Deuxièmement, plus inquiétant : depuis 2016, le taux de marge brut présente une tendance claire à la baisse. En 5 ans, il a baissé de 2,8 points de pourcent alors que dans le même temps, les autres secteurs de l’industrie manufacturière ont vu leur taux de marge brut gagner 4,9 points de pourcent. Cette évolution inverse est illustrée dans les deux graphiques ci-dessous qui décomposent le taux de marge brut de l’industrie alimentaire (graphique de gauche) et du reste de l’industrie manufacturière (graphique de droite) à 5 ans d’intervalle (2016 vs 2021). 

Il est cependant intéressant de noter que, dans l’industrie alimentaire, la part des amortissements dans la valeur ajoutée a gagné en importance ces dernières années. Cela signifie donc que l’industrie alimentaire (a) fait preuve d’une politique d’investissement volontariste.
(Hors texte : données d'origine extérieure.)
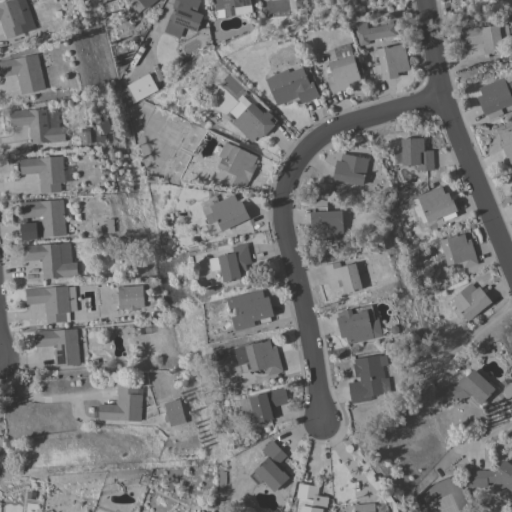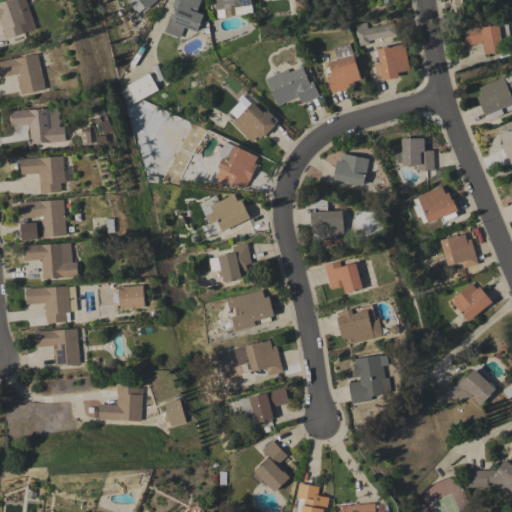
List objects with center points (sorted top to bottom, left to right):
building: (145, 3)
building: (139, 4)
building: (230, 6)
building: (230, 7)
building: (183, 16)
building: (14, 17)
building: (15, 17)
building: (181, 17)
building: (373, 32)
building: (373, 32)
building: (483, 37)
building: (487, 37)
building: (390, 61)
building: (391, 61)
building: (342, 69)
building: (23, 72)
building: (24, 72)
building: (341, 73)
building: (291, 85)
building: (290, 86)
building: (136, 89)
building: (137, 89)
building: (495, 94)
building: (496, 96)
building: (252, 122)
building: (254, 122)
building: (38, 124)
building: (36, 125)
building: (86, 137)
building: (505, 140)
road: (455, 142)
building: (507, 145)
building: (415, 154)
building: (416, 154)
building: (235, 165)
building: (236, 167)
building: (349, 168)
building: (350, 169)
building: (44, 172)
building: (45, 172)
building: (510, 188)
building: (511, 191)
building: (432, 204)
building: (436, 204)
building: (226, 211)
building: (226, 212)
road: (284, 214)
building: (45, 215)
building: (46, 215)
building: (326, 221)
building: (325, 224)
building: (210, 228)
building: (27, 231)
building: (28, 231)
building: (457, 250)
building: (458, 250)
building: (50, 258)
building: (50, 259)
building: (231, 262)
building: (231, 262)
building: (342, 276)
building: (343, 276)
building: (130, 297)
building: (130, 297)
building: (469, 300)
building: (49, 301)
building: (53, 301)
building: (469, 301)
building: (247, 309)
building: (249, 309)
building: (358, 324)
road: (475, 333)
building: (58, 344)
building: (60, 344)
building: (258, 356)
building: (259, 356)
building: (368, 378)
building: (368, 378)
building: (462, 388)
building: (465, 389)
building: (507, 390)
building: (508, 390)
road: (39, 393)
building: (265, 403)
building: (122, 404)
building: (123, 404)
building: (263, 404)
building: (173, 412)
building: (173, 412)
road: (491, 432)
building: (270, 467)
building: (271, 467)
building: (491, 476)
building: (492, 477)
building: (309, 498)
building: (309, 499)
building: (363, 507)
building: (364, 507)
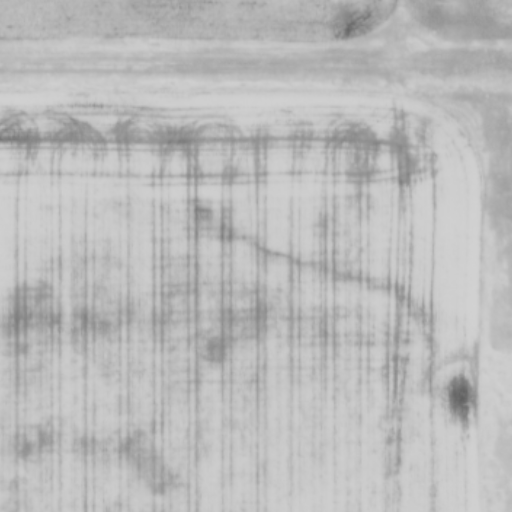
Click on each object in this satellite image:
road: (256, 66)
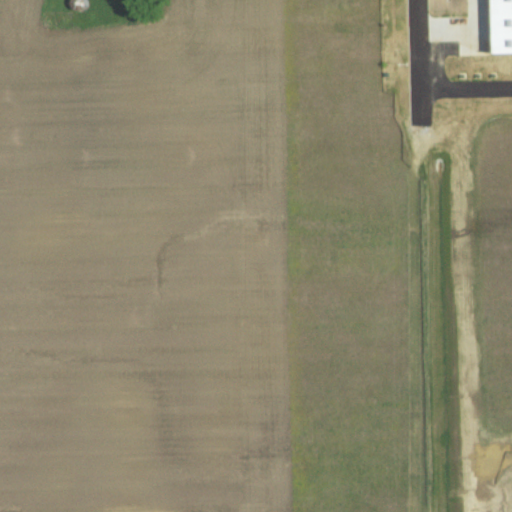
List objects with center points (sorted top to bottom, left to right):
building: (506, 26)
road: (430, 81)
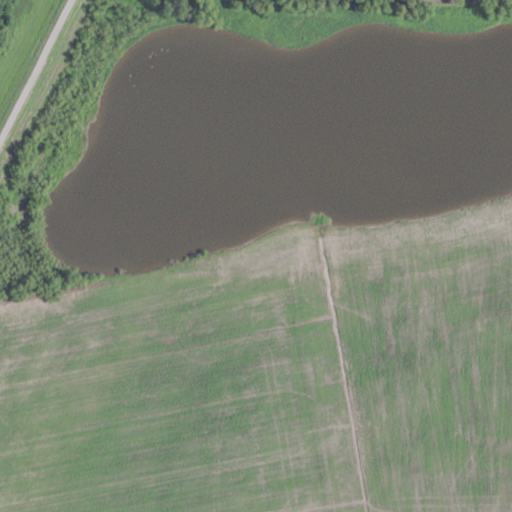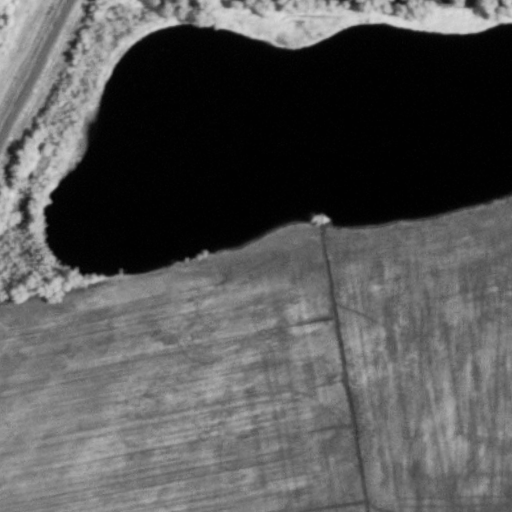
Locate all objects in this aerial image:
road: (35, 68)
park: (259, 259)
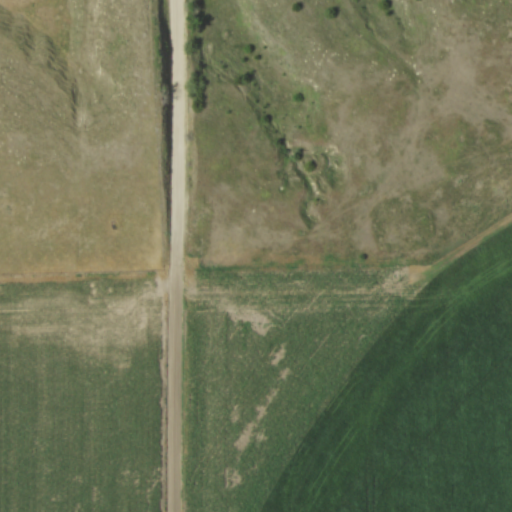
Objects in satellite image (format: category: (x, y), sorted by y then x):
road: (177, 256)
crop: (76, 393)
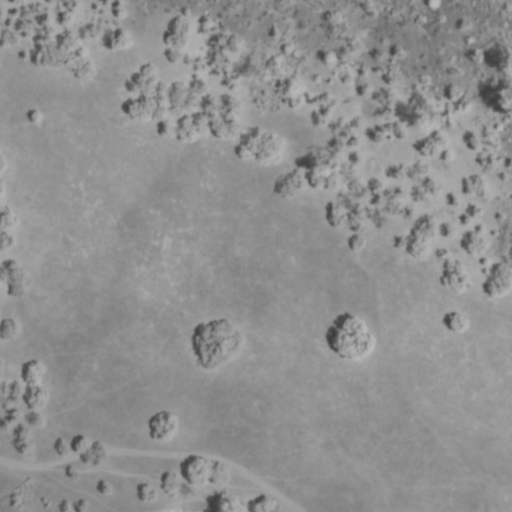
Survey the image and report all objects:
road: (156, 461)
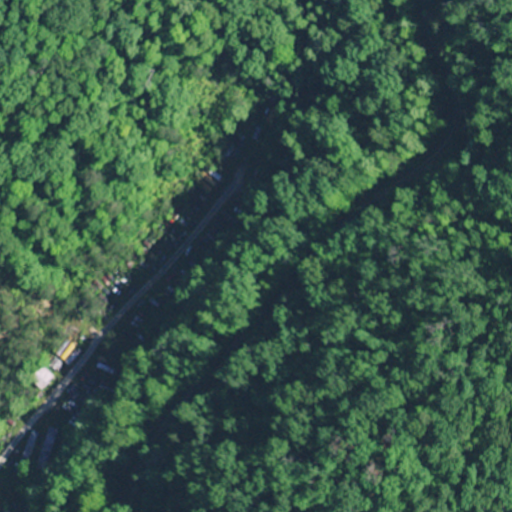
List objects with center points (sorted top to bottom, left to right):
building: (49, 377)
building: (49, 448)
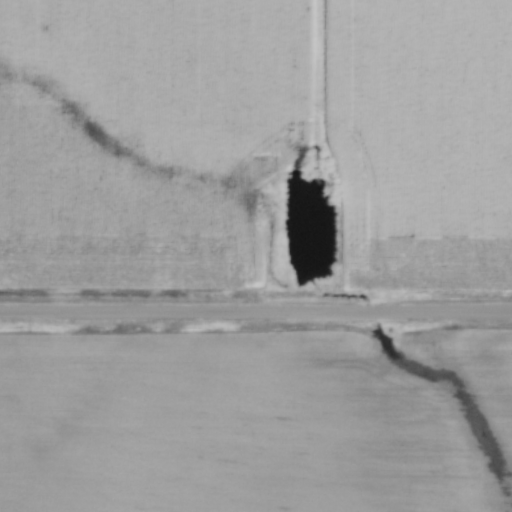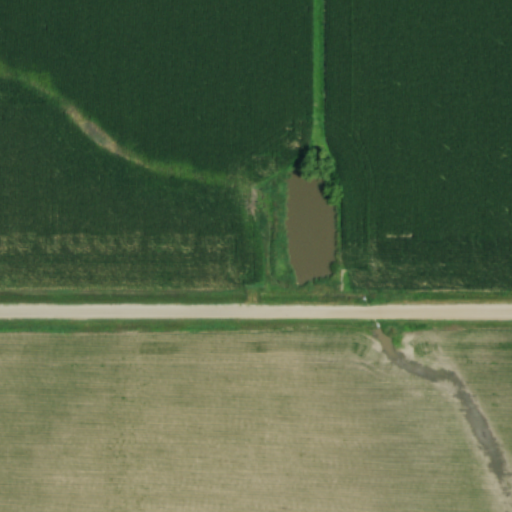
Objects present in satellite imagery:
road: (256, 317)
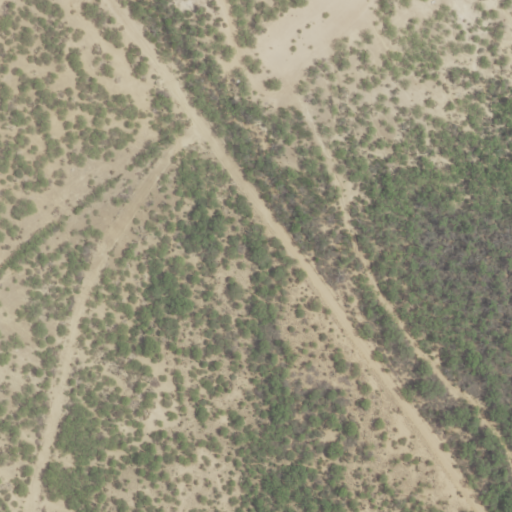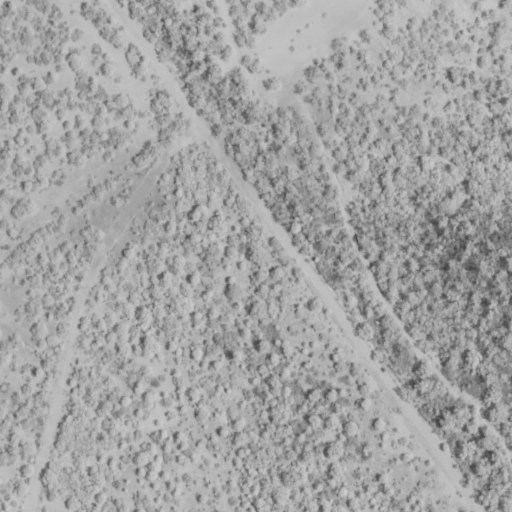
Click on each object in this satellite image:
road: (449, 511)
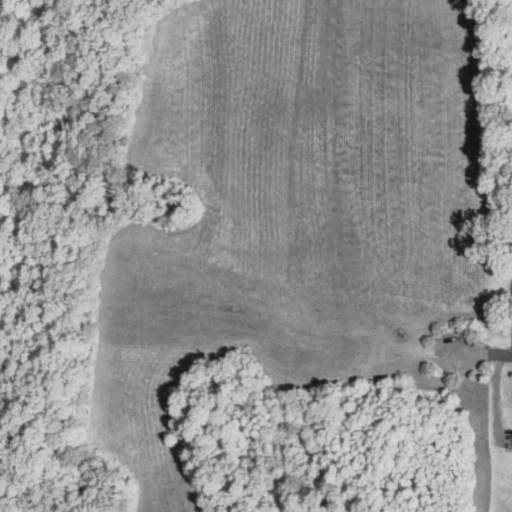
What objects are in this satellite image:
park: (505, 88)
road: (487, 351)
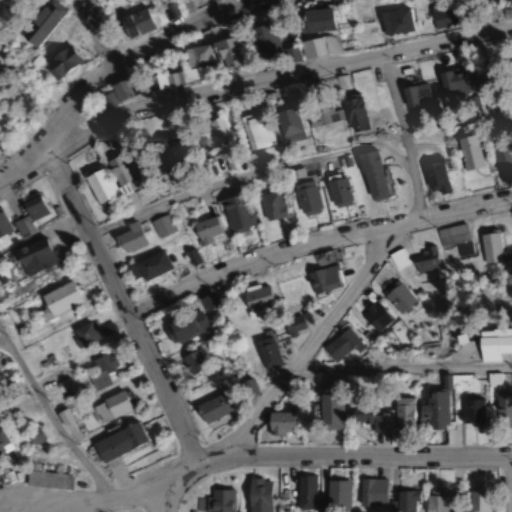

Troisièmement, en corollaire, le taux de marge net, c’est-à-dire le pourcentage de la valeur ajoutée conservé par les sociétés, après paiement des salaires aux travailleurs, des impôts nets des subventions sur la production et les amortissements, est en fort repli. Avec 17,4% en 2021, il faut remonter à la crise des prix des matières premières alimentaires de 2011, et les printemps arabes qui en ont suivi, pour retrouver un taux inférieur (mis à part les 16,5% de 2020). Ceci est un facteur de préoccupation très important car cela tend à confirmer les résultats de l’analyse de Graydon: pour 4 entreprises alimentaires sur 10, les réserves financières ne seront peut-être pas suffisantes pour absorber un nouveau choc.

A noter que, a contrario, le taux de marge net moyen dans le reste de l’industrie manufacturière a quant à lui nettement progressé entre 2016 et 2021. Cela est dû au fait que ces entreprises ont été en mesure de constituer des réserves financières en 2021 (cfr. graphique FEB) dans un souci de prudence en ces temps incertains. Malheureusement, les entreprises alimentaires, prises en étau entre d’un côté, l’explosion des coûts de production et de l’autre, la très grande difficulté - voire l’impossibilité – de répercuter cette hausse dans leurs prix de vente, ont quant à elles carrément dû puiser dans leurs réserves.

Les mois à venir seront cruciaux

En effet ! L’augmentation des salaires de plus ou moins 11% en janvier 2023 à cause de l’indexation automatique des salaires, ainsi que le passage d’un contrat d’énergie fixe à un contrat variable pour de nombreuses entreprises, représentent un choc économique énorme. Il est donc primordial que d’une part, les gouvernements poursuivent et accentuent leur soutien et d’autre part, que les activités économiques puissent se dérouler dans la paix sociale. L’objectif est aujourd’hui d’ensemble maintenir l’emploi et la création de valeur au bénéfice de tous.